Okay, I'm a bodybuilder, so let's state the obvious: I eat a lot of chicken, like, a lot. While fancy chefs may know all the luxurious ways to cook chicken, I intend to offer a different perspective on our feathered meal staple.

Let me give you some ideas on how to fix the chick to check all the boxes: taste, quality, meal prep, nourishing the rest of the bellies in your house, freezer meals, crock pots, casseroles, grab and go... The whole she-bang. Is it 5-star Michelin cuisine? Not exactly, but it gets the job done and makes you look and feel like you yourself are worthy of 5 Michelin stars.


I know that not everyone reads a full blog post. So, I stuck a quick referral image right on top of this page as a free printable to keep in your recipe box or taped to the inside of a cabinet for easy referral until these protein hacks become muscle memory, because after all, it's the muscle AND the memory we're after.

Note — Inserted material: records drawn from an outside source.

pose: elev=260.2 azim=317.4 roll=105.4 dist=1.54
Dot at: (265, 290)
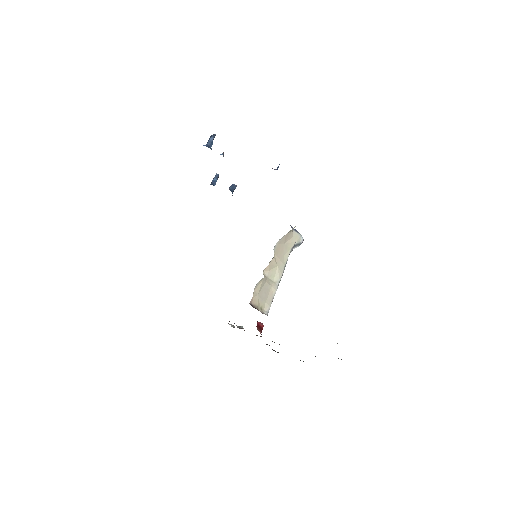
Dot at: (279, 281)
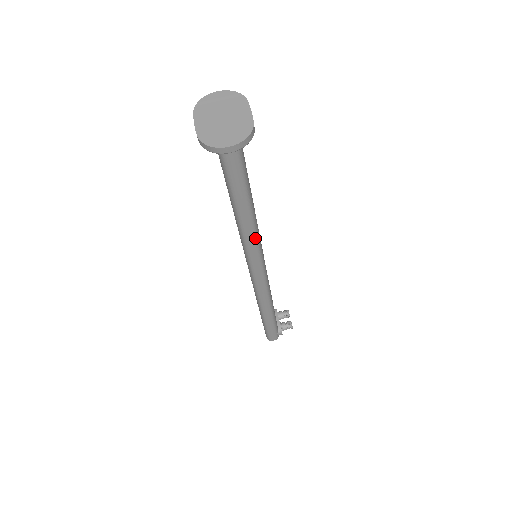
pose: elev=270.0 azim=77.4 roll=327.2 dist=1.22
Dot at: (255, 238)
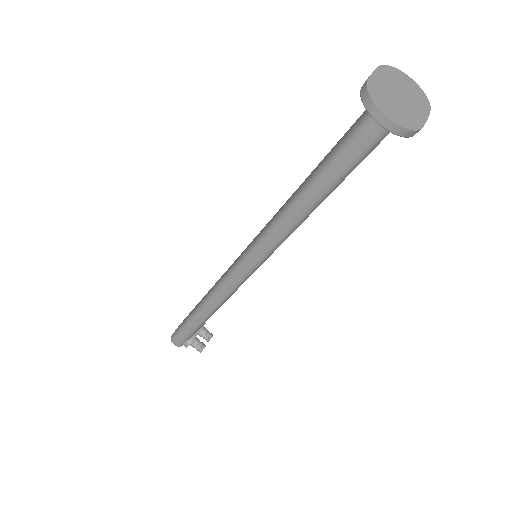
Dot at: (283, 235)
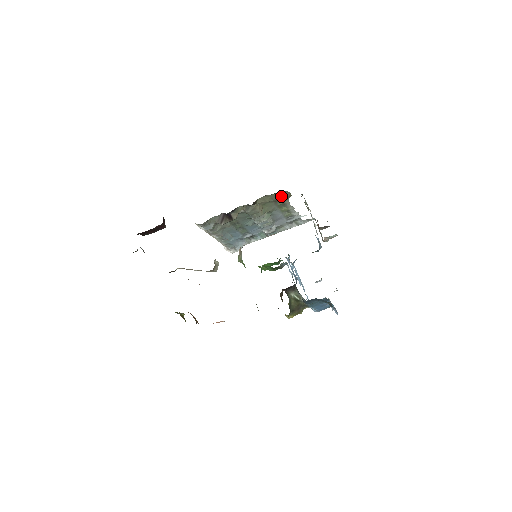
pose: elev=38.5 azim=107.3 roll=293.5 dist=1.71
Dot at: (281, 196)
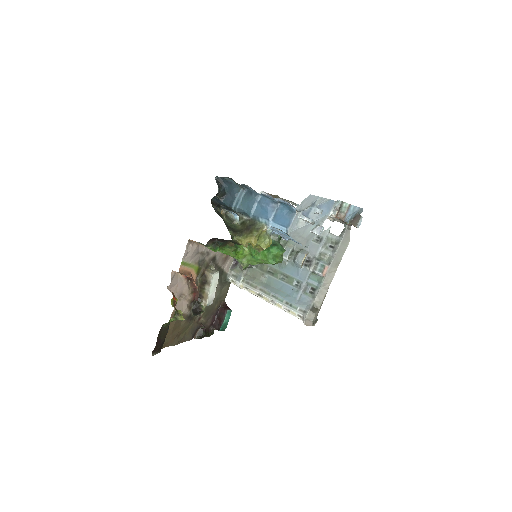
Dot at: occluded
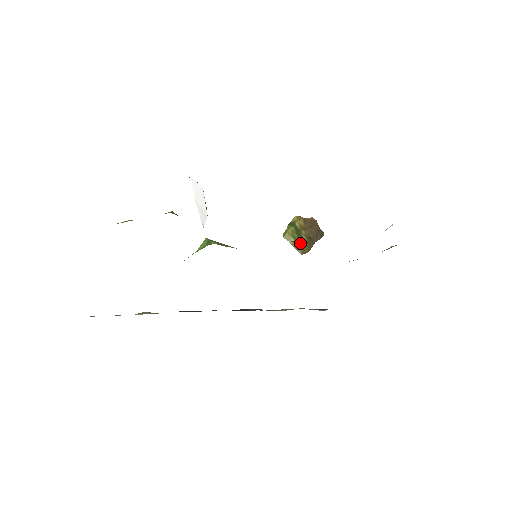
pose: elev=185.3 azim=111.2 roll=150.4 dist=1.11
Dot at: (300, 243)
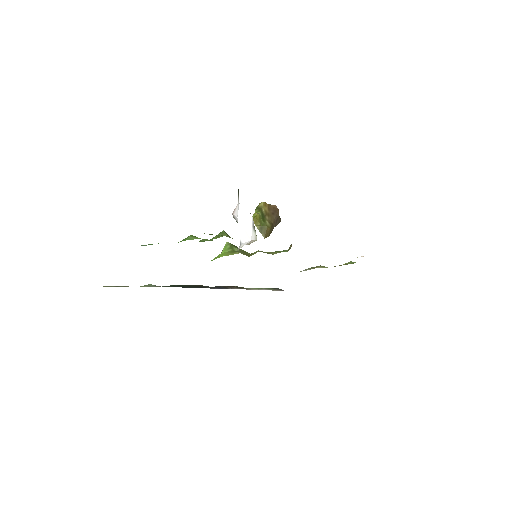
Dot at: (265, 228)
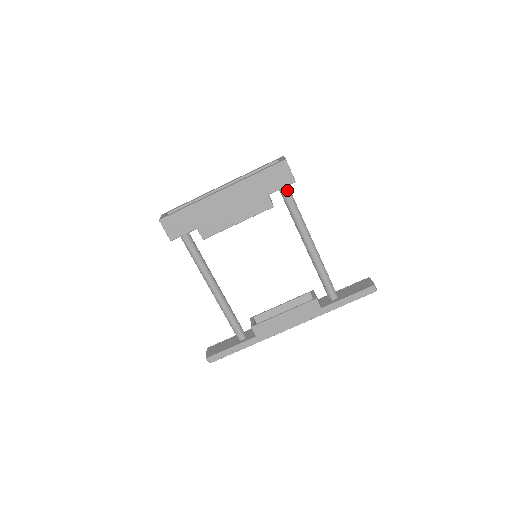
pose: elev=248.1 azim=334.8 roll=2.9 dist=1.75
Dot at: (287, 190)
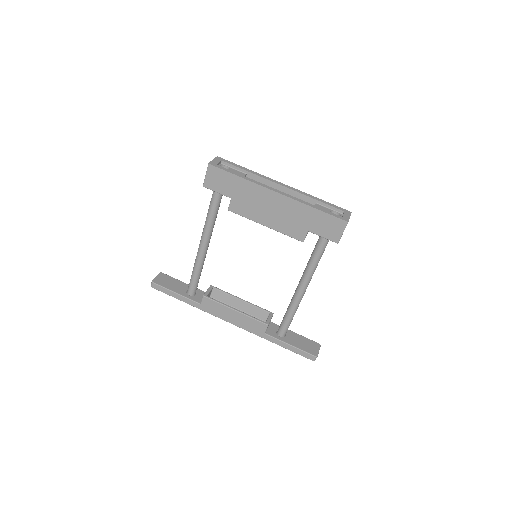
Dot at: (326, 240)
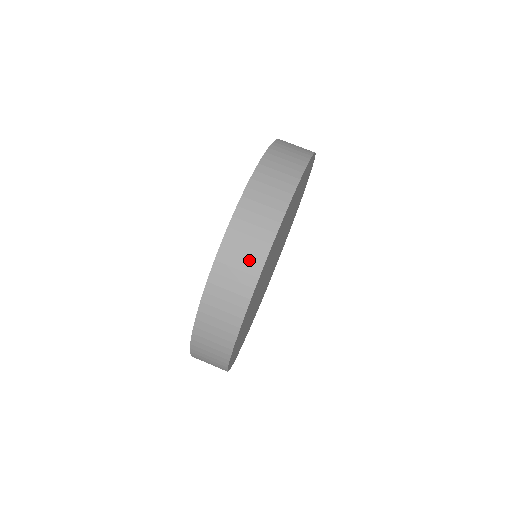
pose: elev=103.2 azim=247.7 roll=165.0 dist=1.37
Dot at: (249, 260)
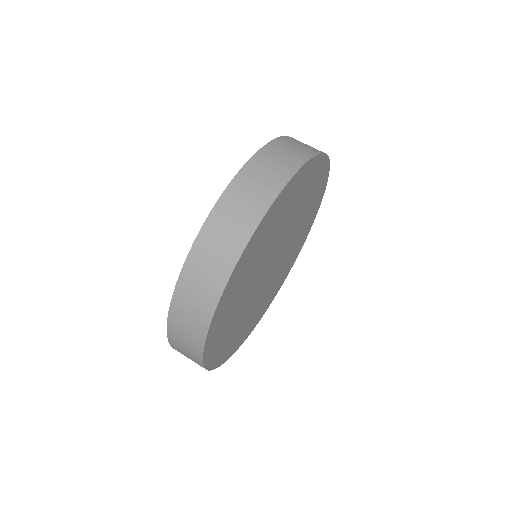
Dot at: (240, 224)
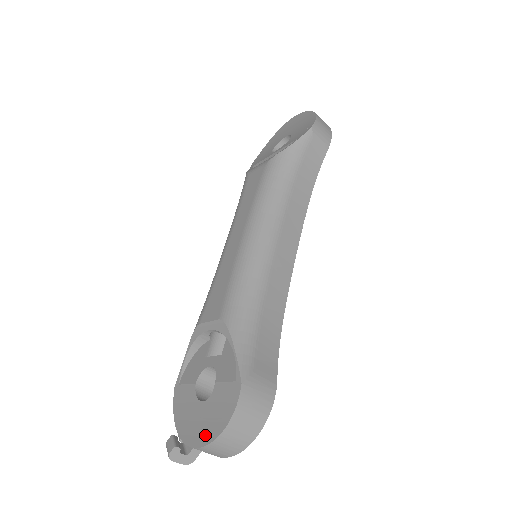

First, let me mention that picking the right pack of chicken in your grocery store is an important step. Not all of our feathered friends are treated the same. I always have this vision of the little beaked faces behind the plastic-wrapped displays in the chilly grocery store. I see a hierarchy of social classes. From the elite wealthy spoiled organic free range entitled Snobby Chickens touted as superior because they have a special label of organic, non-pesticide hormone-injected rubbish on their pack. To those raised with places to roam in the kind-hearted, hard-working hands of farmers that look like your pappy. They roam under blue skies with space to stretch their wings unlike their jail bird cousins smooshed together in cages. The next class of birds weren't born under the best conditions and haven't grown up with the same privileged opportunities or loving homes as their higher up kin drinking the cleanest water and peeking at a variety of fresh veggies and plump worms. Their living conditions are government-subsidized and smooshed in apartments. It ain't a pretty situation, but their foster parent guardians can check the boxes that meet the government’s standards (which is a whole blog post in itself). Catch my drift on this analogy? It's important to splurge here when you can to eliminate bloat in your gut, hormonal imbalances, and any other markers that will eventually cause your blood work to go haywire, make you feel like poo, and leave you questioning what the issue could be because, even though you think you’re eating healthy lean meat, you still “are what you eat." All in all, what I’m saying is that not all poultry is created equal, and it’s important to know what you’re putting in your body. Most often, your best bet is to find yourself a local farmer who fills you in on what they are feeding their flocks and you’re aware of their living conditions. But I get it. We can't all afford that route for time and financial sake. So buy in the store appropriately.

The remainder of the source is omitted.